About this task:
Search the records for "Figure". Report every line where it occurs.

Data to examine:
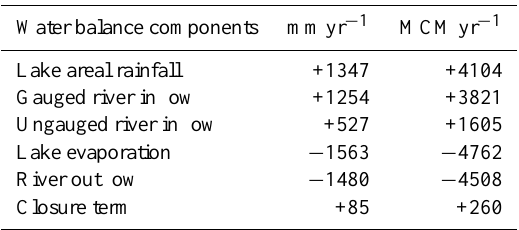
Table 7. Lake Tana water balance components simulated for the period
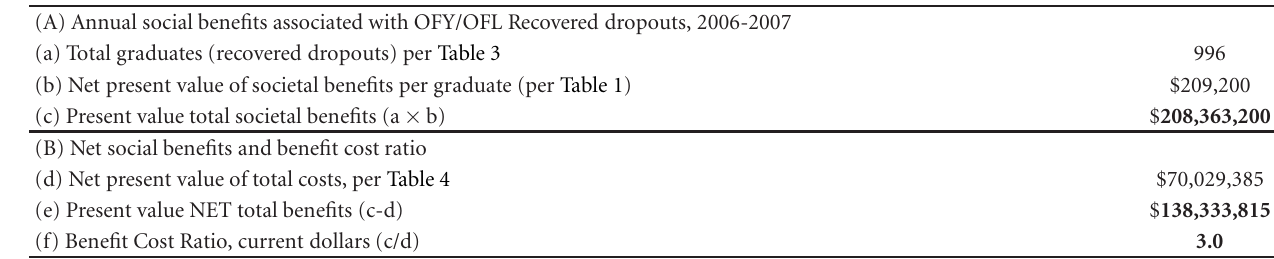
Table 5: Ratio of benefits to costs of OFY/OFL dropout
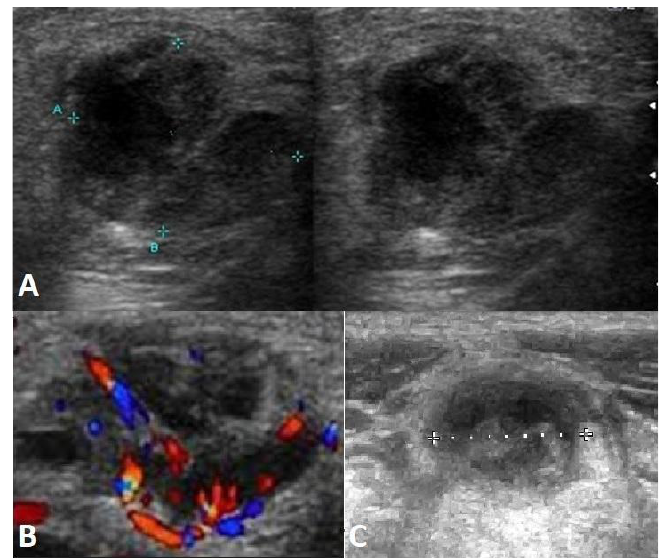
Figure 2. Chest MRI at the moment of LBCL diagnosis with the indication of carotic pathologic lymph nodes masses with arrows. ( A ) T2 STIR sequence axial. ( B ) T2 STIR sequence coronal.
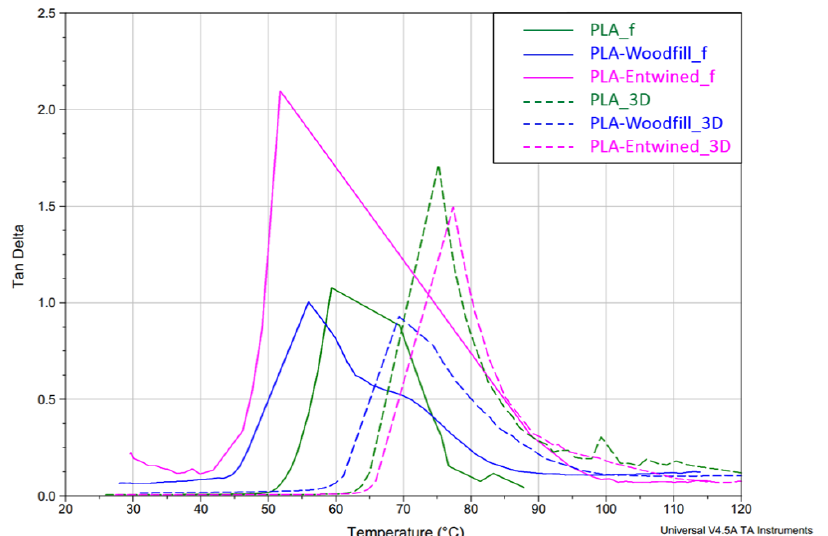
Figure 13. Tangent delta of PLA, PLA-Woodfill and PLA-Entwined samples before and after 3D printing vs. temperature at 10 Hz.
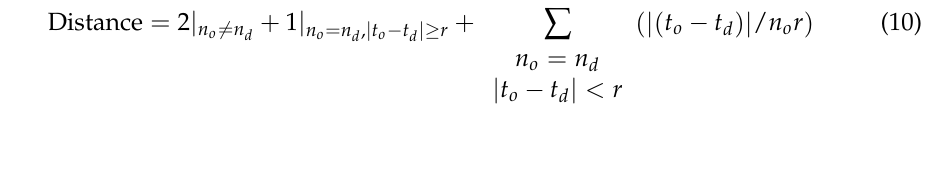
Figure 10. The spike sequence learning with different learning algorithms. ( a1 – c1 ): The training process, the output spikes after the 300th training epoch, the calculated distance after each training epoch with ReSuMe method. ( a2 – c2 ): with delay combined ReSuMe method. P_t=0.032, ω _0=0.6, P_th=0.006,w_f=0.001. The actual output could never reach the desired one because the weight does not contribute to the spiking time of the MRR ‐ based neuron, as illustrated in Figure 3(c1–c3). It seems that such neuron does not fit for temporal encoding in a SNN, but it could be useful for rate coding that encodes input energy into multiple spikes as demonstrated in Figure 3(a3, b3), which deserves further investigation in future works. However, we ad ‐ dress this issue via introducing delay learning in the traditional weight ‐ based ReSuMe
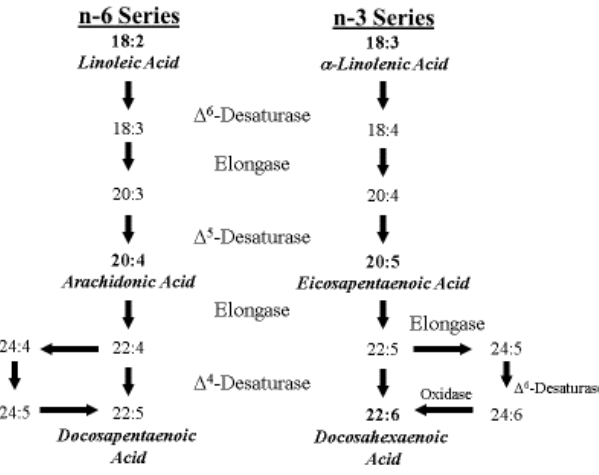
Figure 3. Metabolic pathways of linoleic and α -linolenic acid (Adapted from Lauritzen et al. [10]).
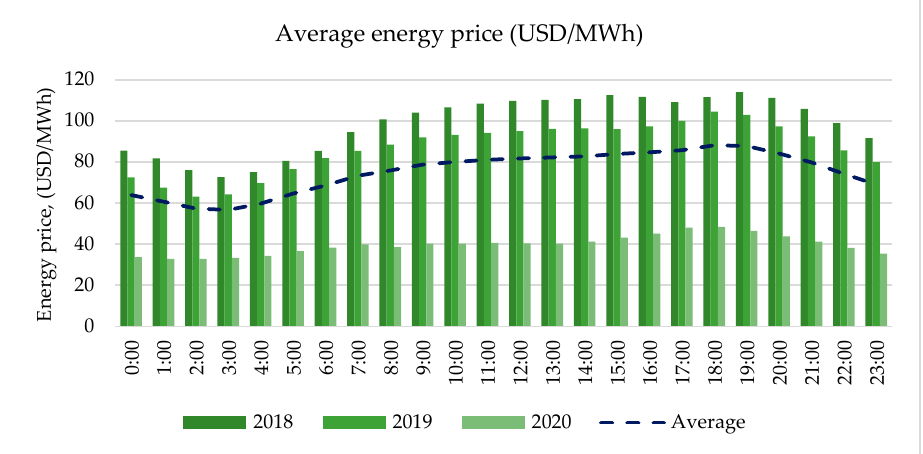
Figure 9. Hourly average of the PML per year. Own source with CENACE information, 2020.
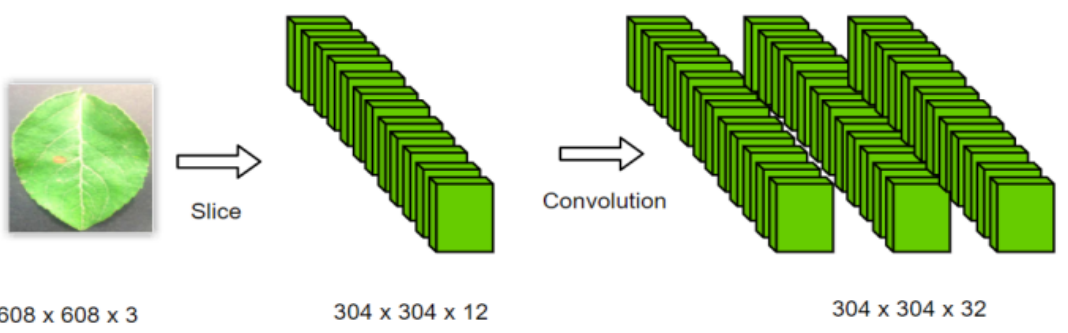
Figure 5. Slicing process of the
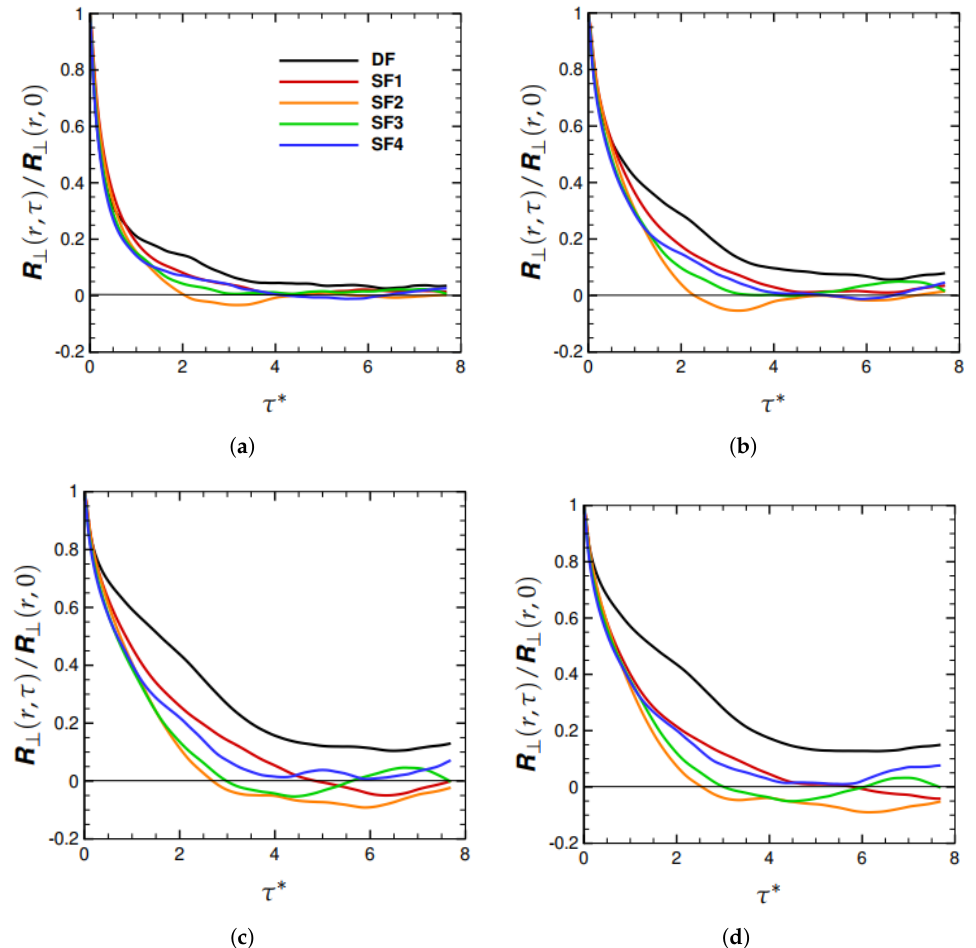
Figure 4. R ⊥ ( r , τ ) = (cid:104) ∆ u ( r , x ,0 ) ∆ u ( r , x , τ ) (cid:105) ⊥ as a function of dimensionless time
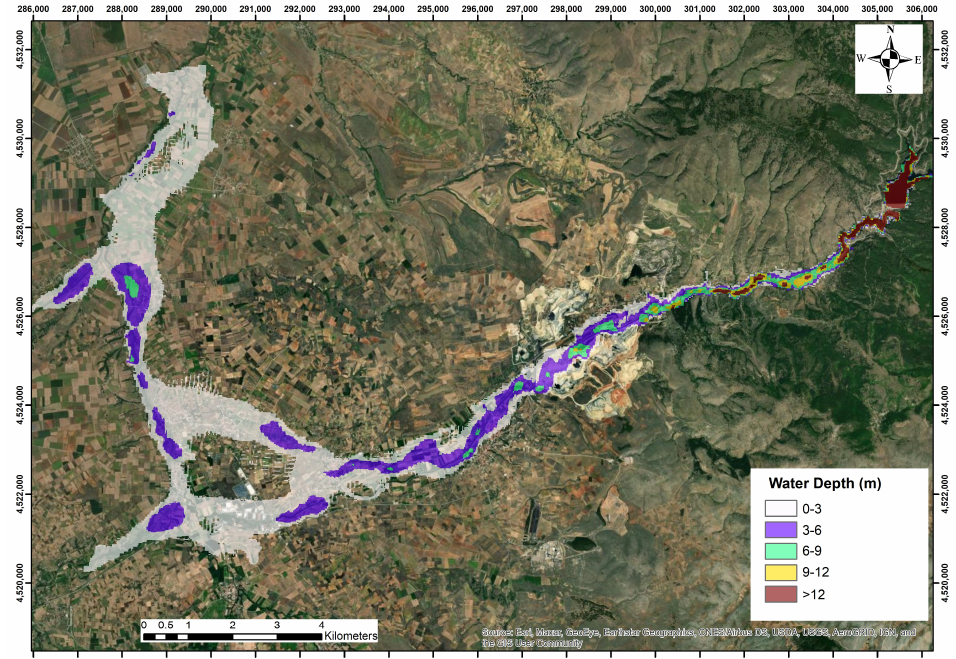
Figure 13. Maximum water depth and boundaries of inundated area in the case of overtopping dam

Answer for this exercise:
Figure 2. Chest MRI at the moment of LBCL diagnosis with the indication of carotic pathologic lymph nodes masses with arrows. ( A ) T2 STIR sequence axial. ( B ) T2 STIR sequence coronal.
Figure 13. Tangent delta of PLA, PLA-Woodfill and PLA-Entwined samples before and after 3D printing vs. temperature at 10 Hz.
Figure 10. The spike sequence learning with different learning algorithms. ( a1 – c1 ): The training process, the output spikes after the 300th training epoch, the calculated distance after each training epoch with ReSuMe method. ( a2 – c2 ): with delay combined ReSuMe method. P_t=0.032, ω _0=0.6, P_th=0.006,w_f=0.001. The actual output could never reach the desired one because the weight does not contribute to the spiking time of the MRR ‐ based neuron, as illustrated in Figure 3(c1–c3). It seems that such neuron does not fit for temporal encoding in a SNN, but it could be useful for rate coding that encodes input energy into multiple spikes as demonstrated in Figure 3(a3, b3), which deserves further investigation in future works. However, we ad ‐ dress this issue via introducing delay learning in the traditional weight ‐ based ReSuMe
Figure 3. Metabolic pathways of linoleic and α -linolenic acid (Adapted from Lauritzen et al. [10]).
Figure 9. Hourly average of the PML per year. Own source with CENACE information, 2020.
Figure 5. Slicing process of the
Figure 4. R ⊥ ( r , τ ) = (cid:104) ∆ u ( r , x ,0 ) ∆ u ( r , x , τ ) (cid:105) ⊥ as a function of dimensionless time
Figure 13. Maximum water depth and boundaries of inundated area in the case of overtopping dam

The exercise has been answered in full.